* [TRECHO CITADO]:
☆ ☆ ☆ ☆

José Fernando Real | CC BY-SA 4.0

Ray Cavanaugh - Reportagem local - publicado em 26/02/20

98% da população: a ilha que abraçou em peso a fé católica em pleno século XX, no meio de muito sofrimento

Surgiram notícias, recentemente, de que o Papa Francisco poderia visitar ainda este ano o Timor-Leste, como parte de uma viagem apostólica que abrangeria também a Indonésia e Papua Nova Guiné.

Breve história de um país sofrido

O país tem esse nome porque ocupa a porção leste da ilha de Timor, no Sudeste Asiático. O restante da ilha pertence à Indonésia.

Timor-Leste se declarou independente em 28 de novembro de 1975, mas, nove dias depois, foi invadido pela Indonésia. Começaram décadas de conflito entre milícias locais e o exército indonésio. Muitos não combatentes, incluindo mulheres e crianças, foram mortos violentamente nas ruas ou foram presos e acabaram “desaparecidos”.

☆ ☆ ☆ ☆

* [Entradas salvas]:
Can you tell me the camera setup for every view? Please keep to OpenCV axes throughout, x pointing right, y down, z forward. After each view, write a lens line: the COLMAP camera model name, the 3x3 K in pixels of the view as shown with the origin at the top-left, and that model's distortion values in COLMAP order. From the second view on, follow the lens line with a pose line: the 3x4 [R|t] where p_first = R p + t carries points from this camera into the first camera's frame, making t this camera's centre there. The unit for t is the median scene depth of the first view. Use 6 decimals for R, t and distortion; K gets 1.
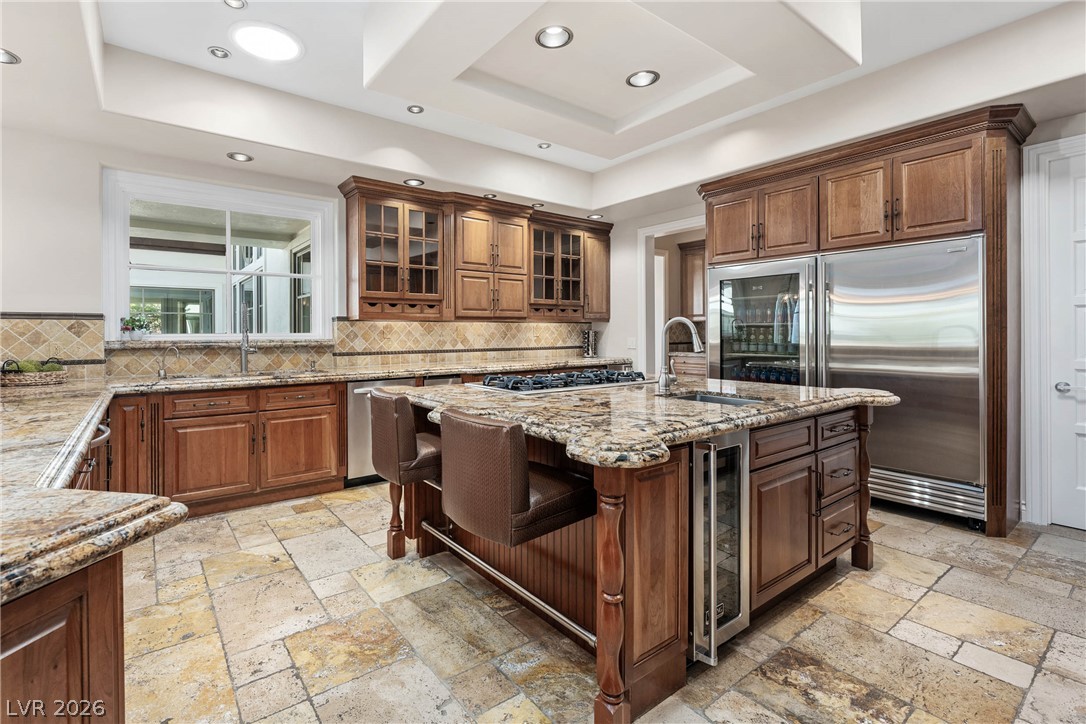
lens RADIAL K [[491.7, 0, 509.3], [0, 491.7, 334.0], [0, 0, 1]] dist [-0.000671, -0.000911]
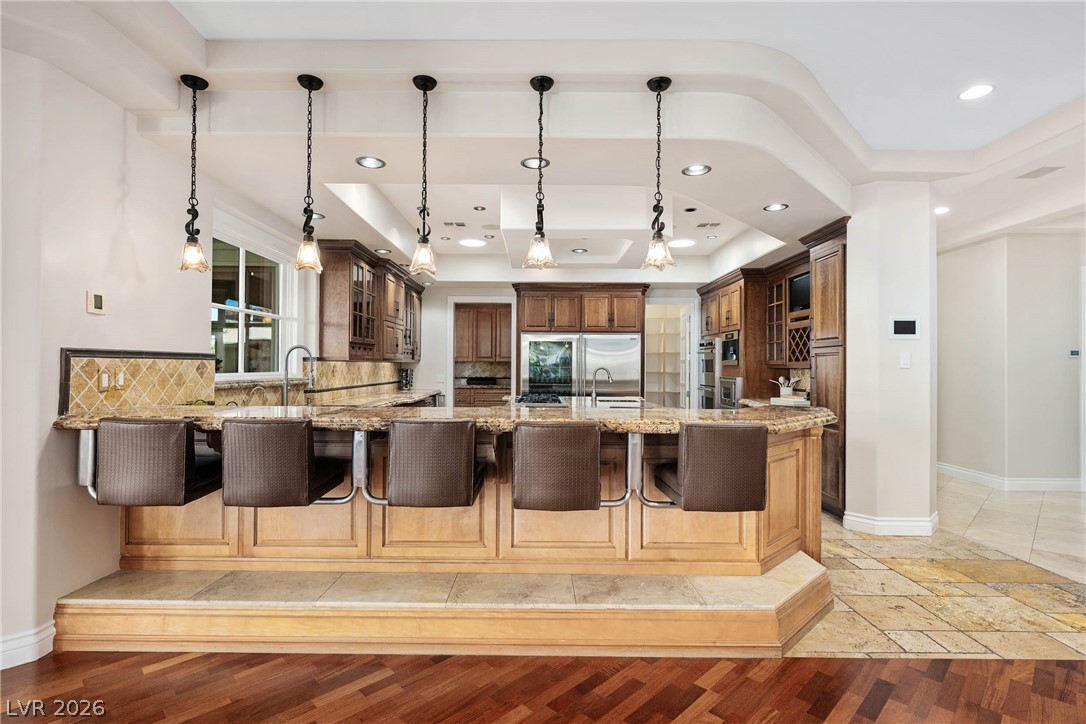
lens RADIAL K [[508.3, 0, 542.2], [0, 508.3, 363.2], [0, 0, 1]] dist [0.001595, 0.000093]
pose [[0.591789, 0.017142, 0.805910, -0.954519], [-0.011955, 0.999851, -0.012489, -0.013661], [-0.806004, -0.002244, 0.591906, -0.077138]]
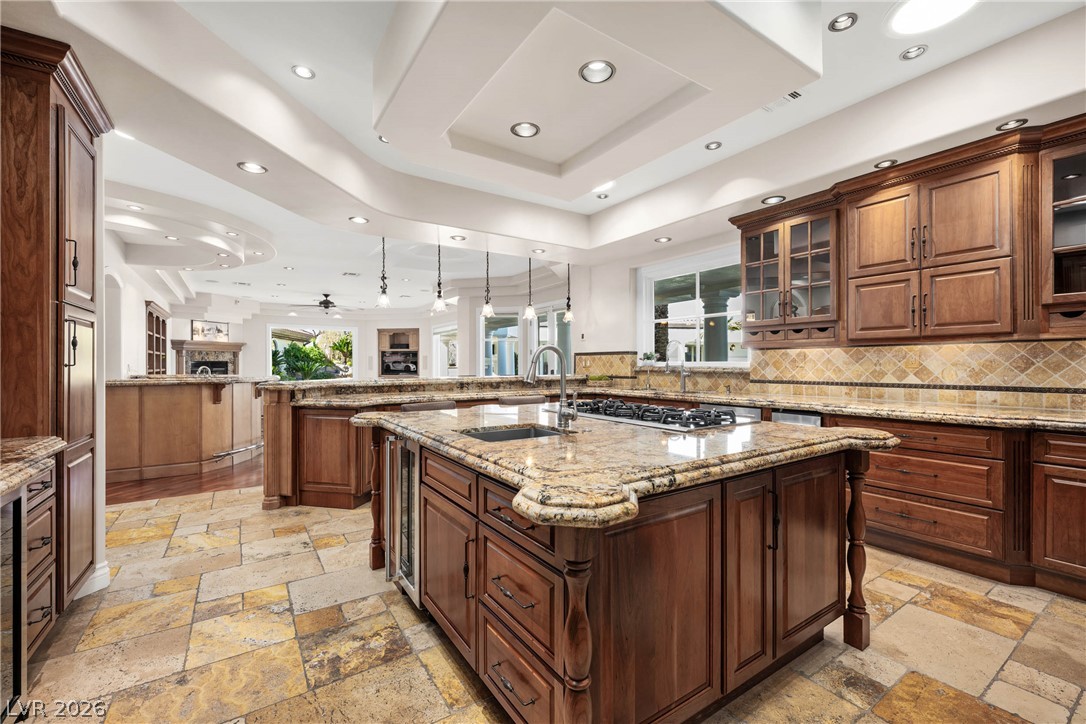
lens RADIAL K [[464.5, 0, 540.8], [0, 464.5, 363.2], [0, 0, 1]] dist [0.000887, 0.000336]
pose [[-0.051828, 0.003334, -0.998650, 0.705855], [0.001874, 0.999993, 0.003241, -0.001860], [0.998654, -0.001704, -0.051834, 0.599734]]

☆ ☆ ☆ ☆

* [O QUE FAZER]: Dê continuidade ao texto sobre o Timor-Leste, começando logo após a última frase do trecho citado.

* [RESPOSTA]:
Em agosto de 1999, mediante referendo de independência supervisionado pela ONU, cerca de 80% dos eleitores de Timor-Leste reiteraram a vontade da população de se separar da Indonésia. Imediatamente após a votação histórica, um grupo local contrário à independência empreendeu uma contra-ofensiva apoiada pela Indonésia, massacrando em poucas semanas cerca de 1.400 pessoas, entre as quais padres e freiras, além de incendiarem aldeias inteiras e praticamente destruírem a infraestrutura já precária do país, incluindo suas escolas.

A formalização da independência passou pela eleição do independentista Xanana Gusmão, em abril de 2001, como o novo presidente de Timor-Leste. Finalmente, em 20 de maio de 2002, o país foi reconhecido como independente de fato.

O catolicismo timorense

A nação tem hoje cerca de 1,4 milhão de habitantes, dos quais 98% são católicos: trata-se da maior proporção de católicos em todo o mundo, depois do Vaticano.

O catolicismo chegou à ilha no início dos anos 1500 com os portugueses, que colonizaram o território. A língua portuguesa, aliás, continua sendo uma das duas oficiais do país, junto com o tétum, idioma da família linguística austronésia.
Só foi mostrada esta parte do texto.